There was another way this could have played out. As John Gruber writes today, “Google made a mistake by deciding to oppose rather than ally with Apple on mobile”. This is all the more the case given their complementary strengths and weaknesses. Google’s good at big data and infrastructure and poor at user experience. Apple’s infrastructure capabilities are only now being tested (iCloud) but they continue to write the book on user experience. Google it appears is unwilling to yield the user to others, lest it be cut out of the loop at a later date. It is not an illegitimate concern from a business perspective. From a user perspective, however, the rivalry is a net loss. Oh well.

PHPFog for WordPress blogging
March 28th, 2012 by ravi

PHPFog is an excellent PaaS (platform as a service) that offers a free version with a limit of three apps. One of the apps they provide is WordPress. What is nice about this is that unlike the free version of WordPress.com, an installation of WordPress on PHPFog has no restriction on the themes, plugins, or other similar customisations you can perform. Backed up by their seemingly solid software stack/infrastructure, they offer an attractive option to host your WordPress blog for free. You can still get advanced reporting for free by using Google Analytics or WordPress’s JetPack which includes WP Stats.

I am strongly considering moving one of my blogs (perhaps this one?) to PHPFog.

V is for Viral
March 25th, 2012 by ravi

Vanilla

This week’s Internet bruhaha finds designer Dustin Curtis at its center. Just yesterday, sensing that the field suffers from a supply deficit, Curtis announced a new blogging platform called Svbtle that addresses the “uninspiring” nature of today’s blogging platforms. Forget the plugins, the markup, all those distractions, cries Curtis. What you need is a minimal interface that helps you get on with the main task at hand: writing something interesting and edifying.

Virtue

… or is it Vanity?

Curtis tells us that the idea soon progressed from a personal solution for his own blogging needs to a “network” of independent bloggers.

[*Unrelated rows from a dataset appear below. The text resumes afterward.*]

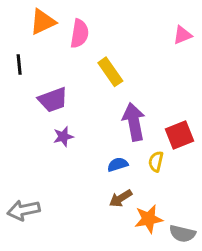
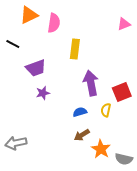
black line: (19, 64) -> (13, 44), turned -56
yellow rectangle: (110, 72) -> (75, 49), turned 42
orange star: (149, 219) -> (101, 149), turned -30

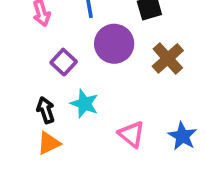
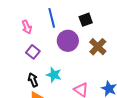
purple square: (64, 62) -> (33, 52), moved

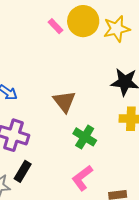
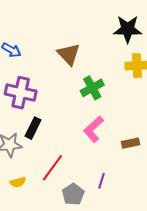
green cross: (85, 137) -> (92, 88), turned 35

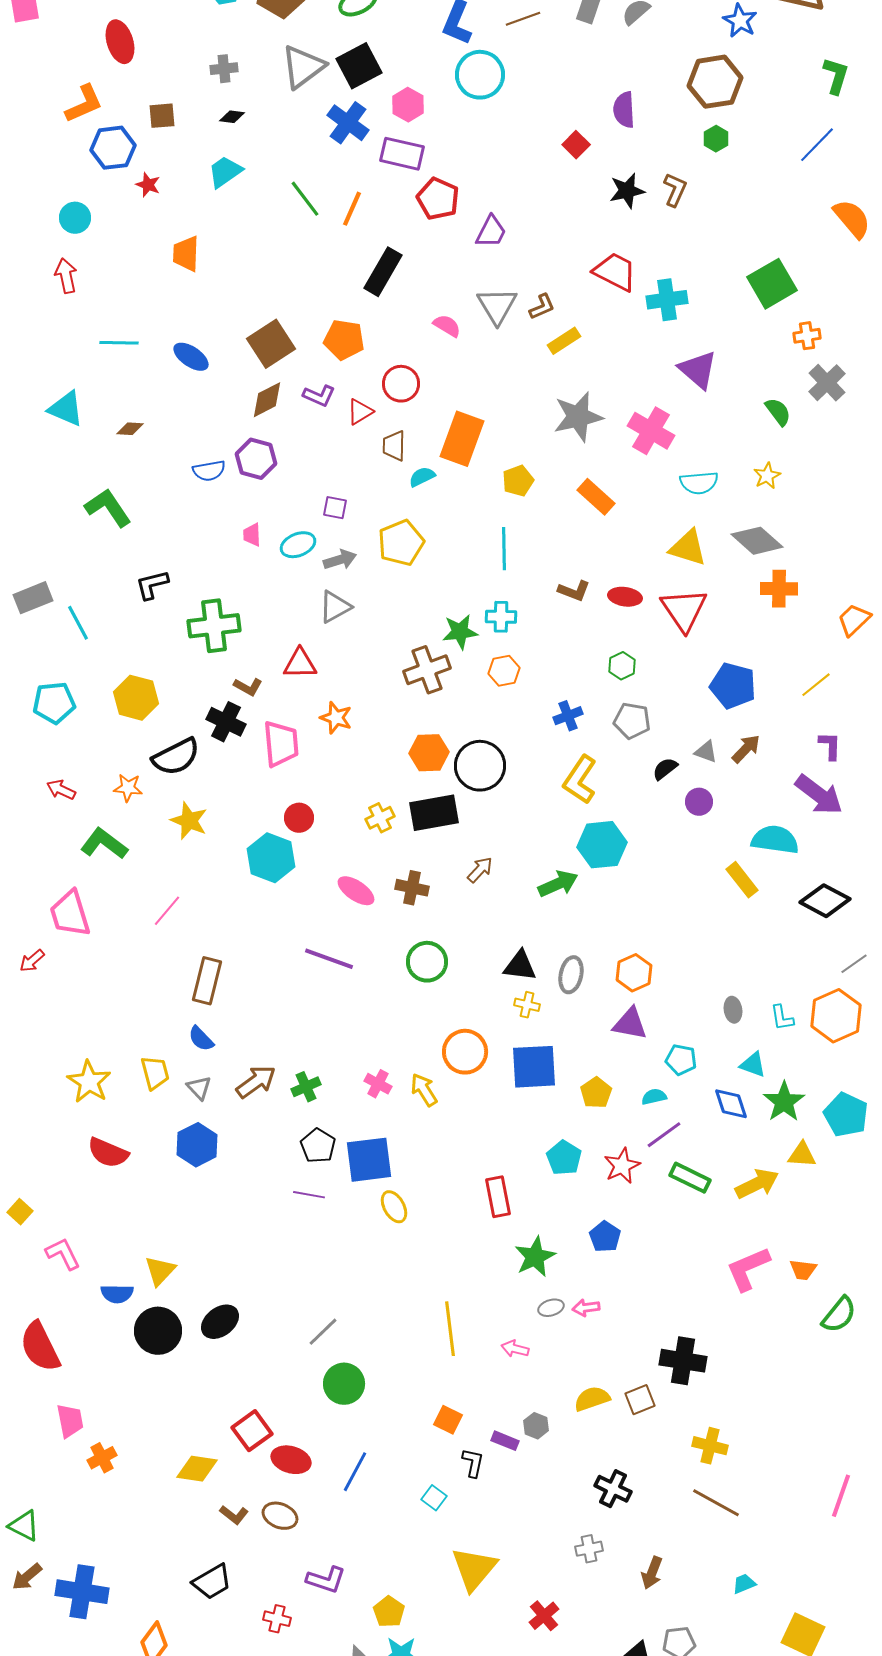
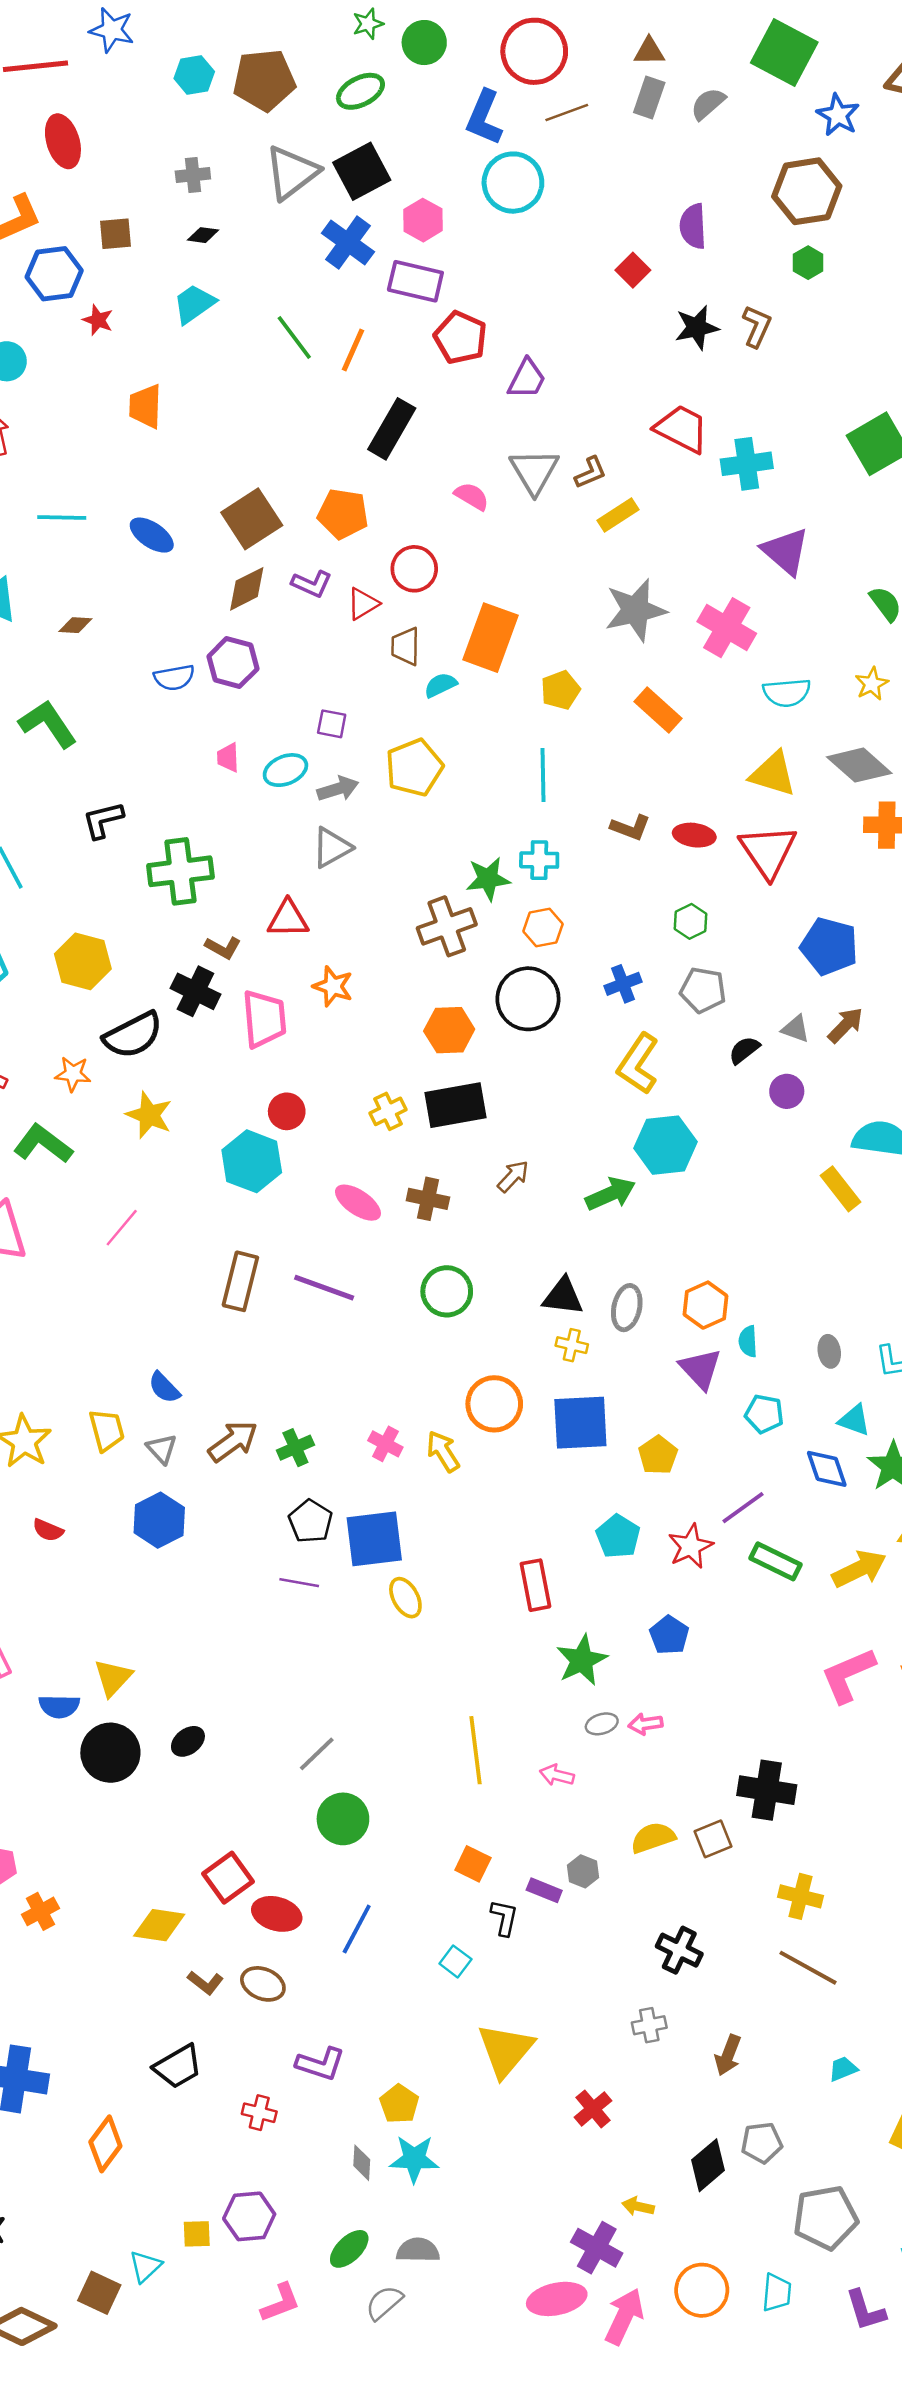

Turns out you are not one of them. You see, this network is for “creative, intelligent, and witty people”. And before you get affronted, if you are really honest, you will admit that you and I don’t posses even one of those virtues, let alone all three.

Visitors

Why the announcement? I am guessing Curtis, unlike Jonathan Franzen, is a lot less selective when it comes to the readership. Understandably so. The Svbtle network might “vet” its contributors, but unless these contributors happen to be named Deepak Chopra or Ayn Rand (masters of the art of squeezing cash money from respective ends of the social spectrum), it’s still all about the eyeballs.

All good, so far.

Vandalism

Then, within hours of Curtis’s post announcing Svbtle, an enterprising gent by name Nate Wienert had implemented an Open Source equivalent of Svbtle which he has wittily named Obtvse. Hacker News erupted with indignation and defence. Some took umbrage to Curtis’s choice of words (“arrogant” as he described it) while others found fault with the appropriation of his idea by Wienert.

Value

Curtis doesn’t see the problem with Wienert’s reimplementation. Quoting Picasso, he writes: “Great artists steal”. All works borrow from previous works and what matters is putting something out there that “will defy authorship and turn into a shared experience for everyone” (Curtis quoting Frank Chimero). It’s all about “value” to put it in used cars salesman pitch.

Verdict

A good time has been had by all and this time the affair closes with all parties in good humour. I do wonder though what Curtis might mean when he writes about bringing the strengths of newspapers to blogging. A blog network of self-similar and successful individuals (in the case of Svbtle this seems to be a group of male designers and developers) might reliably produce interesting technical content but does not necessarily satisfy general interest nor guarantee accuracy. This may not be what Curtis means in drawing an analogy to newspapers, but nevertheless, what would be timely is the emergence of a blog or blog network that brings technology analysis by talented writers (among them sociologists and legal scholars) to the general public.